[Records contained in a dataset]
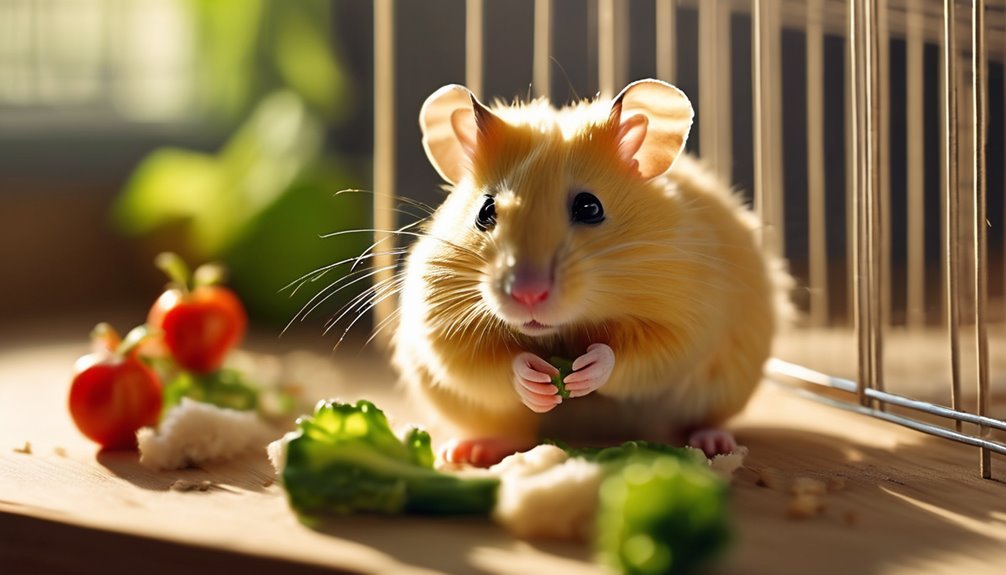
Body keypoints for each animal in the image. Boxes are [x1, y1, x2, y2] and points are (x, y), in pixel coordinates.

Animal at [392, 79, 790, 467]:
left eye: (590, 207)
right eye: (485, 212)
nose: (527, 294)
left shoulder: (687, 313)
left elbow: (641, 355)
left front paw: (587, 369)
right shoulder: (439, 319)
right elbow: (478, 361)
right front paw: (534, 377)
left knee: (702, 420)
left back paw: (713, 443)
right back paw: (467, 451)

--

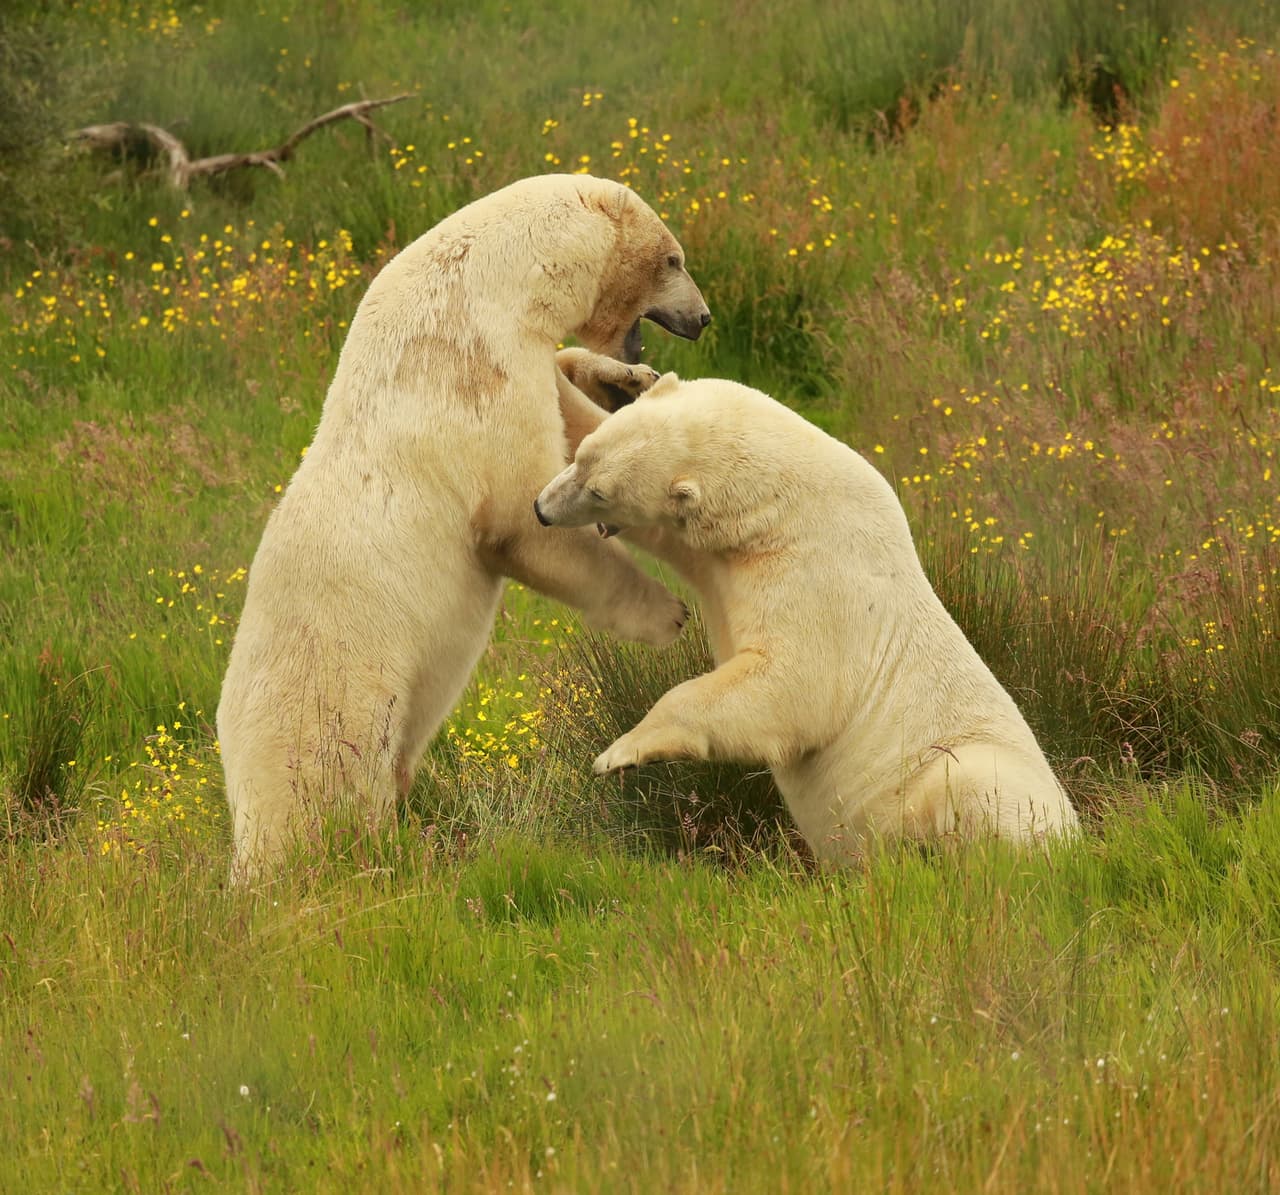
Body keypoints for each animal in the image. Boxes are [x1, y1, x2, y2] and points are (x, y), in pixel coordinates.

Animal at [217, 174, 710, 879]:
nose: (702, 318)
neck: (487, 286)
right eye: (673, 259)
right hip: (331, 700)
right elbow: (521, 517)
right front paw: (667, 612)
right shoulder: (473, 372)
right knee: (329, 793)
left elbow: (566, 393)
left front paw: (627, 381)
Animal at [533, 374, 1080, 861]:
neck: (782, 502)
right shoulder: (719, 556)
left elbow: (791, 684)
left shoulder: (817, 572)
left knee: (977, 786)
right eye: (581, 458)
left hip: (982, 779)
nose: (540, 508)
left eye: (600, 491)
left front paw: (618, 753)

▶ What is expected: Once you find the line with "neck: (487, 286)" in the entries above, output it and each line after it up to and including the line with "left front paw: (618, 753)", and nothing else.

▶ Task response:
neck: (487, 286)
right eye: (673, 259)
right hip: (331, 700)
right elbow: (521, 517)
right front paw: (667, 612)
right shoulder: (473, 372)
right knee: (329, 793)
left elbow: (566, 393)
left front paw: (627, 381)
Animal at [533, 374, 1080, 861]:
neck: (782, 502)
right shoulder: (719, 556)
left elbow: (791, 684)
left shoulder: (817, 572)
left knee: (977, 786)
right eye: (581, 458)
left hip: (982, 779)
nose: (540, 508)
left eye: (600, 491)
left front paw: (618, 753)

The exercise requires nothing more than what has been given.